Sa méthode est efficace, et m’a aidée à non pas supporter mais vraiment aimer la phase de révisions : la phase de révision, c’est le moment où on peut effacer tous les défauts qui nous font honte ou nous désespèrent. Pour moi, par exemple, supprimer toutes mes scènes qui n’allaient nulle part et n’étaient pas terribles, ça a été un vrai plaisir.

Indirectement, ça m’a aussi aidée à supporter les retour de mes bêta-lecteurices. Si vous avez lu mes articles plus anciens, vous savez sans doute que j’ai eu un passage difficile à ce moment-là (et c’est difficile pour chacun à sa façon, certains sont en colère, d’autres découragées, pour moi c’était un sentiment de honte intense). Mais à partir du moment où j’ai réussi à transformer les critiques en une liste de problèmes et surtout où j’ai pu commencer à chercher des solutions… Non seulement mon moral a remonté en flèche, mais j’étais même pressée de commencer, parce que je voyais de moyens concrets d’améliorer mon roman ! Et puis transformer une liste de problèmes en une liste d’actions, c’est comme résoudre des énigmes, et moi j’adore ça^^.

Bref, tout ça pour dire que j’ai vraiment apprécié cette partie du livre, et qu’elle est assez proche de ma propre méthode^^.

Conclusion

2k to 10k est un livre court, simple et pas cher qui parle surtout de méthodologie : améliorer sa productivité (sans prendre sur la qualité), planifier et réviser ses romans. Je vous le conseille si vous lisez l’anglais (sinon ça va être compliqué, hein^^) et que le style blog vous plait.
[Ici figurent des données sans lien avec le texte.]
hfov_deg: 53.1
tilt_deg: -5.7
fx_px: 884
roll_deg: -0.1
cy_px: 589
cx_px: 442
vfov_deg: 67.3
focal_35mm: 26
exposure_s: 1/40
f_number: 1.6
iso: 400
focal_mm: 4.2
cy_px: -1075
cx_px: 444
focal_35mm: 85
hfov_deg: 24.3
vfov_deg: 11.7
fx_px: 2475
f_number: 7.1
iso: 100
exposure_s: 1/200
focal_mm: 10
Je vous conseille au moins l’article Editing for People Who Hate Editing, que j’ai trouvé vraiment utile, au moins en tant que débutante qui n’avait jamais édité un roman de sa vie… (il faut bien commencer !)
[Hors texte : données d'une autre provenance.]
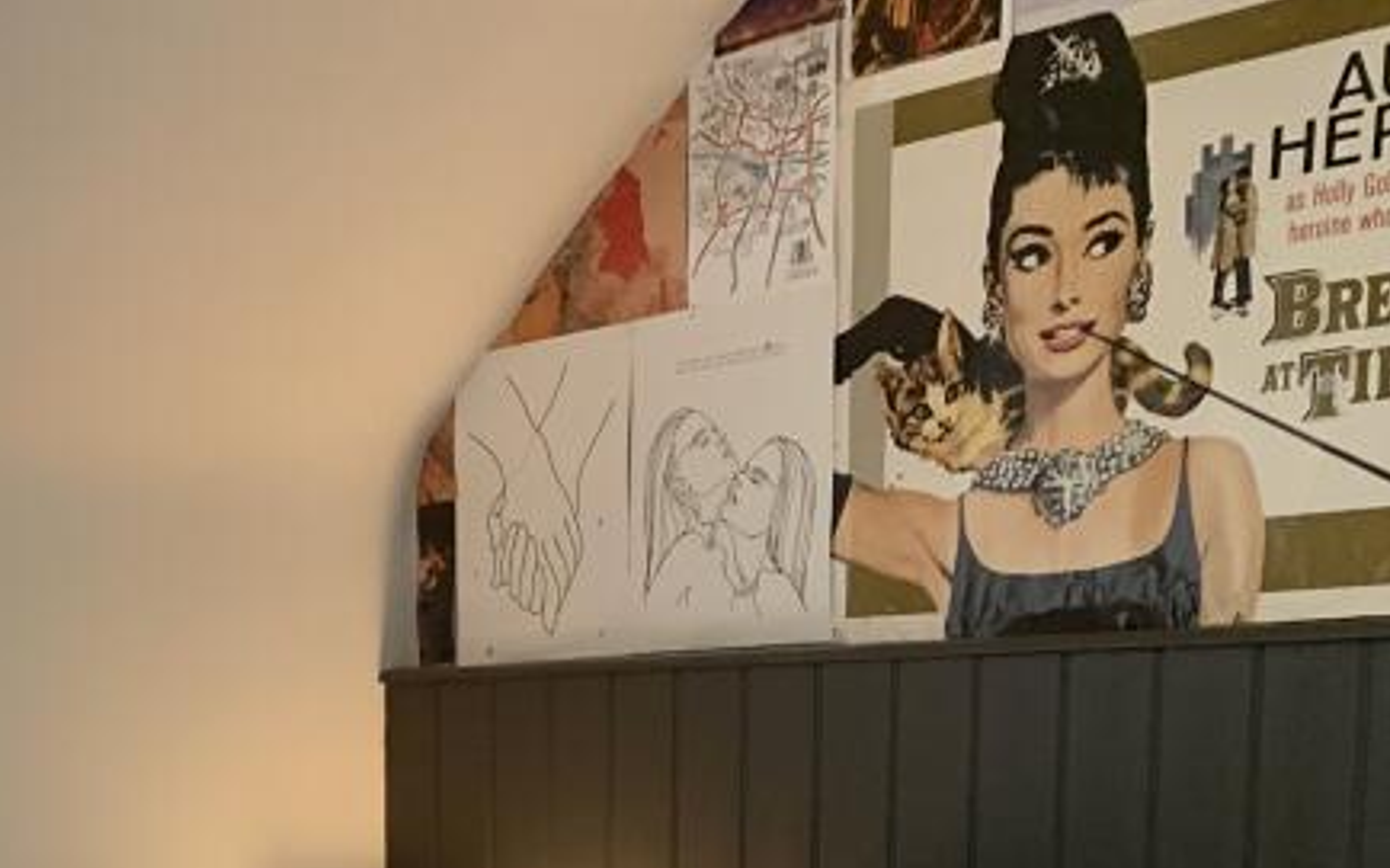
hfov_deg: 29.1
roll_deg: +4.0
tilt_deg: -10.8
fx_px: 2462
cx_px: -67
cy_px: 1175
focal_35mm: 65
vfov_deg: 18.4
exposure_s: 1/50
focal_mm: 4.25
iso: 80
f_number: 1.8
Et si comme moi vous adorez les livres sur l’écriture (que vous lisez au lieu d’écrire, oui, je sais ce que vous faites^^), vous pouvez retrouver mes autres articles dans la catégorie Utile ou pas ? ou juste en dessous :

2 réflexions au sujet de “Faut-il lire 2k to 10k de Rachel Aaron”
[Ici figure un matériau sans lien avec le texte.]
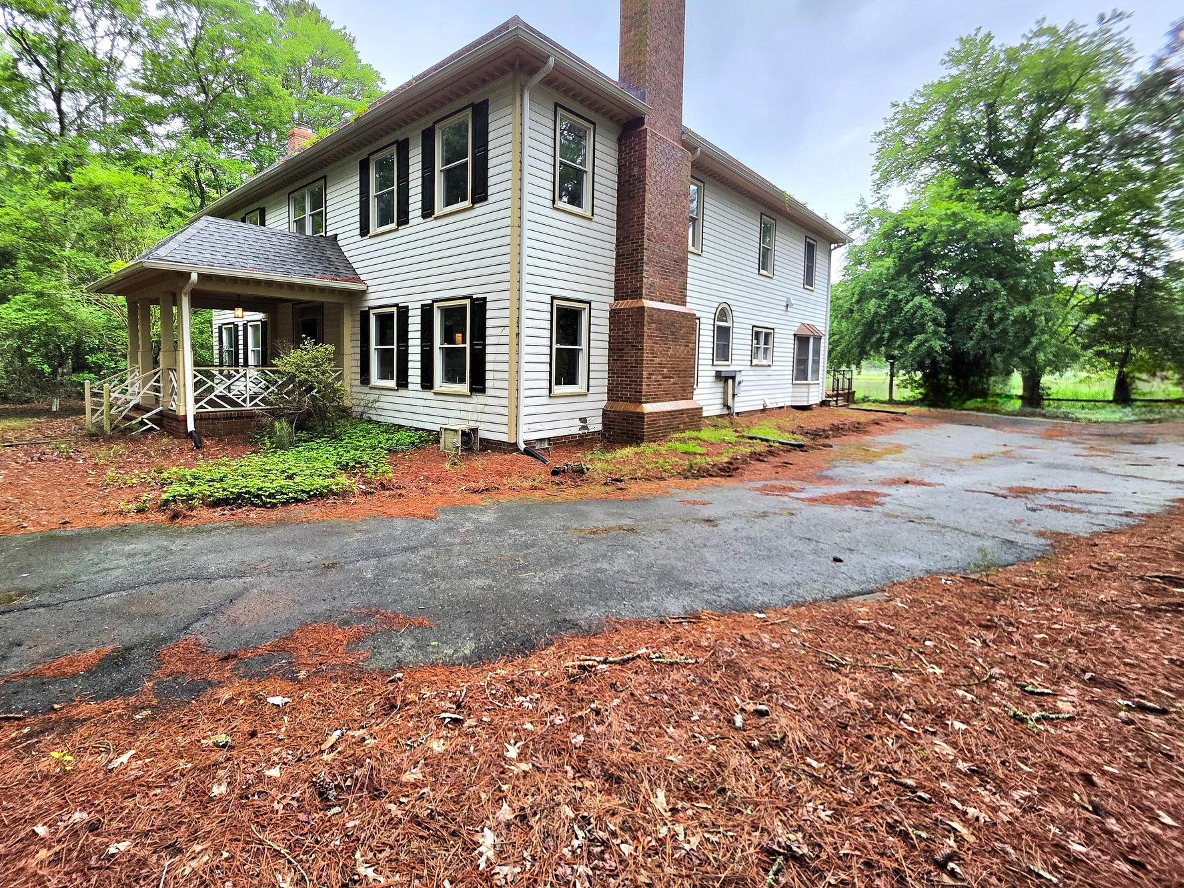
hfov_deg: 97.6
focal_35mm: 15
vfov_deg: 81.4
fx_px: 513
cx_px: 516
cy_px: 395
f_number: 1.9
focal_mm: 2.2
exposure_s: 1/909
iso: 40
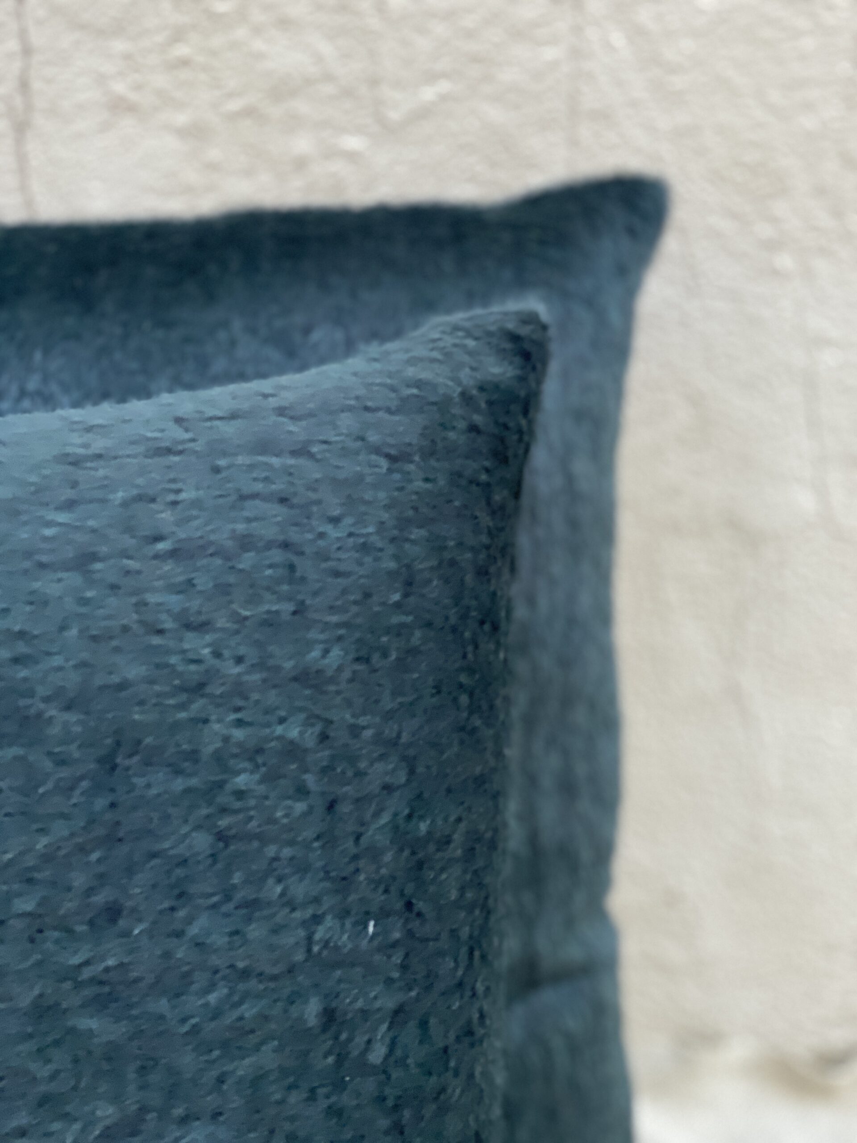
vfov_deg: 36.8
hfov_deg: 28.0
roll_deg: -0.1
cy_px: 572
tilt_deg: -22.1
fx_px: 1717
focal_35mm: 52
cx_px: 428
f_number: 2
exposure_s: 1/98
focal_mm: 6
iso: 250
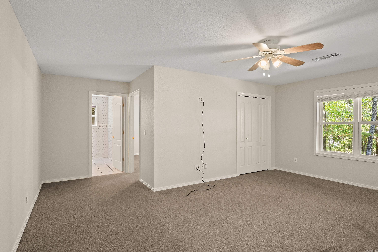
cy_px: 126
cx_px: 189
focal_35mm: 18
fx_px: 194
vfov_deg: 65.9
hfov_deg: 88.4
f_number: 8
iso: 5000
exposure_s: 1/20
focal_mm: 18.5
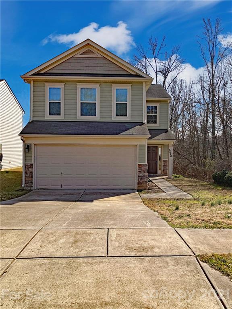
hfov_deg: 49.7
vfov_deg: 63.4
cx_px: 116
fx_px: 250
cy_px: 154
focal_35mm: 28
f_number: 1.8
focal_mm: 3.99
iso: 20
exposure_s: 1/2114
  1. (Je pleure un peu en lisant cet article, j’aimerais tellement écrire à plein temps)
    Je suis rassurée parce que j’applique déjà une partie de ces méthodes 🙂 Le fait d’esquisser une scène avant de l’écrire, je le fais de plus en plus, j’ai du mal à commencer sans ça. A l’avenir j’essaierai de construire des plans plus précis, qui intègrent ce synopsis détaillé.
    Et j’arrive aussi à prendre du recul avant d’écrire une scène et à me demander si elle me donne envie de l’écrire ou pas – si la réponse est non, j’en conclus qu’il faut que je change quelque chose.

    En revanche, le coup de la to-do list je ne l’avais pas fait, j’avais corrigé Le Page de l’Aurore de façon complètement linéaire (mais en même temps je ne supprimais aucun personnage majeur). En fait quand je me relis je note des commentaires directement dans mon fichier Word à l’endroit où il y a un problème, donc c’est compliqué après de tous les rassembler pour les hiérarchiser. Mais je note quand même la méthode, ça pourrait être intéressant d’essayer.

    Merci pour cet article ! Je vais aller m’intéresser au blog de Rachel Aaron de plus près 🙂

    1. Je crois que la raison pour laquelle la to-do liste m’a autant parlé, c’est que mon premier jet avait besoin de tellemeeeeeeent de travail^^. C’était juste impossible de relire linéairement, il a fallu que je supprime beaucoup de scènes, que je réorganise le reste et que j’en écrive encore plus. Il y avait vraiment du travail structurel à faire, et c’était beaucoup plus facile à envisager de cette manière.
      Je ne suis pas le blog de Rachel Aaron de très près, mais il faudrait que j’y refasse un tour (je crois que la dernière fois que j’y suis allée elle annonçait qu’elle allait réduire son rythme de publication). Elle a une approche assez scientifique de sa façon de travailler qui me plait bien (a priori elle adore Excel^^).